The Immigrant (2013)
Cast: Joaquin Phoenix, Marion Cotillard, Jeremy Renner
Director: James Gray
Country: USA
Genre: Drama | Mystery | Romance | Thriller
Editor’s Notes: The Immigrant opens in limited release this Friday, May 16th.
Regarded by some as the last classically-oriented filmmaker in Hollywood, writer/director James Gray delivers a period piece steeped in nice detail and less appealing schmaltz. The Immigrant is essentially a melodrama triangulated around a practical-minded woman: think the setup of The Quiet American where a poor girl chooses between the charming idealist and the well-heeled cynic. As soon as The Immigrant’s end credits roll, though, the film’s glow fades like a Best Picture nominee whose title everyone remembers but nobody feels like re-watching.
Though underused as Ewa, a continually put-upon Polish immigrant, Cotillard can add some dark verve to her damsel-in-distress role, flashing boldness but remaining under the thumb of male manipulators.
The cast is competently led by Joaquin Phoenix—a Gray regular from Two Lovers and We Own the Night—and Marion Cotillard. Though underused as Ewa, a continually put-upon Polish immigrant, Cotillard can add some dark verve to her damsel-in-distress role, flashing boldness but remaining under the thumb of male manipulators.
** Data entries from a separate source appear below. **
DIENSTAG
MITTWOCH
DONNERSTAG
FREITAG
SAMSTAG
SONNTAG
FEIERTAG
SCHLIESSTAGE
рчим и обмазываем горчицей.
Accurate enough for a penniless woman of the time, I suppose, but a little easy in a plot driven by shitty things happening to good people. Phoenix plays a Jewish brothel-owner and jack-of-all-trades businessman named Bruno Weiss. Bruno takes Ewa under his wing and gives her employment, paying her to service his clients so she can save money to see her quarantined sister on Ellis Island. Weiss has a twisted sense of forgiveness, bound to his girls by a common desire to survive in the squalor of the Roaring Twenties (look carefully and you can see homages to Dr T.J. Eckleburg in production designer Happy Massee’s impressive sets). You can imagine him as the kind of Jazz Age Shylock who would partner up with The Great Gatsby’s Wolfsheim.
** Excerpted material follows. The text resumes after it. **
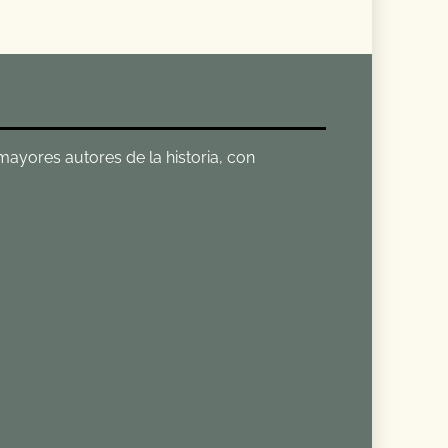
 mayores autores de la historia, con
Enter Jeremy Renner as Orlando the Magician, promising to whisk Ewa and her sister away to California. Here the immigrant story disintegrates into soap opera, but it’s not Renner’s fault (although you can see the talent discrepancy when he and Phoenix have head-to-head moments). As much as Gray has talked up how relevant his work is to contemporary America, the emotional wrangling—egged on by a good original score from Chris Spelman—has more to say about James Gray’s Oscar aspirations than it does about illegal aliens from Mexico. Given a touched-up sheen by cinematographer Darius Khondji, The Immigrant is often gorgeous to look at, and impressively so given its middle-cinema budget.
Beyond pulling heartstrings and imitating pre-Jaws pictures, Gray has the feel but not the soul of the Golden Age of Hollywood.
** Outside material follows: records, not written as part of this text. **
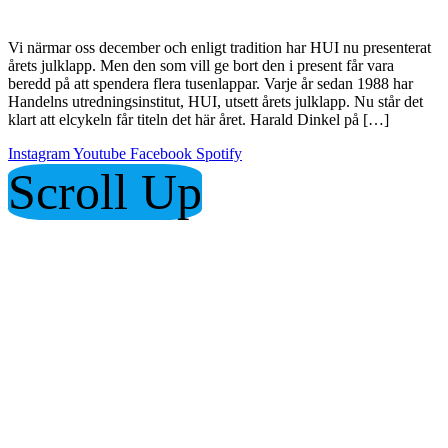
Vi närmar oss december och enligt tradition har HUI nu presenterat
årets julklapp. Men den som vill ge bort den i present får vara
beredd på att spendera flera tusenlappar. Varje år sedan 1988 har
Handelns utredningsinstitut, HUI, utsett årets julklapp. Nu står det
klart att elcykeln får titeln det här året. Harald Dinkel på […]
Instagram
Youtube
Facebook
Spotify
Scroll Up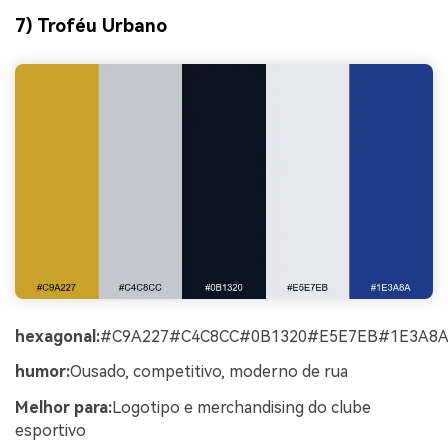
7) Troféu Urbano
hexagonal:
#C9A227#C4C8CC#0B1320#E5E7EB#1E3A8
humor:
Ousado, competitivo, moderno de rua
Melhor para:
Logotipo e merchandising do clube
esportivo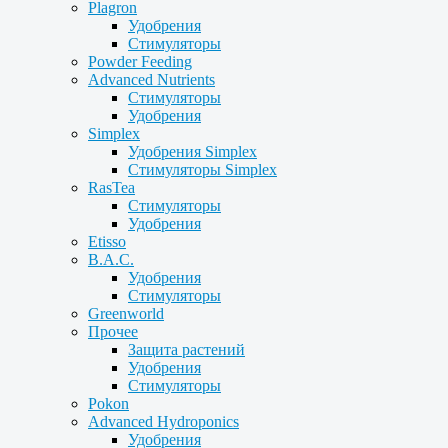
Plagron
Удобрения
Стимуляторы
Powder Feeding
Advanced Nutrients
Стимуляторы
Удобрения
Simplex
Удобрения Simplex
Стимуляторы Simplex
RasTea
Стимуляторы
Удобрения
Etisso
B.A.C.
Удобрения
Стимуляторы
Greenworld
Прочее
Защита растений
Удобрения
Стимуляторы
Pokon
Advanced Hydroponics
Удобрения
Shameless in its contrivances and bland in its politics, this Competition entry is unusual in that it does not reveal a distinct authorial vision. Beyond pulling heartstrings and imitating pre-Jaws pictures, Gray has the feel but not the soul of the Golden Age of Hollywood. It feels like too much of a toothless pat-on-the-back to congratulate The Immigrant for pointing out that a lot of Americans of the era were anti-Semitic. Indeed, Gray is careful not to offend mainstream sensibilities. Case-in-point, Ewa’s Catholicism is more of a plot point for an overheard confession than a contested part of her spiritual life.
In all fairness, Gray does hit some poignant notes. No doubt any parents or grandparents who came to America is this period will find something to like in Ewa’s story. The film’s finest moment may be when Ewa bites into a banana, skin and all, because she’s never seen the fruit in war-torn Poland. The best touches are in the details, and the worst in the grander gestures. It’s a shame Gray is so committed to resurrecting the forgotten classic style that he risks making forgotten pictures himself.
The Immigrant's best touches are in the details, and the worst in the grander gestures. It’s a shame Gray is so committed to resurrecting the forgotten classic style that he risks making forgotten pictures himself.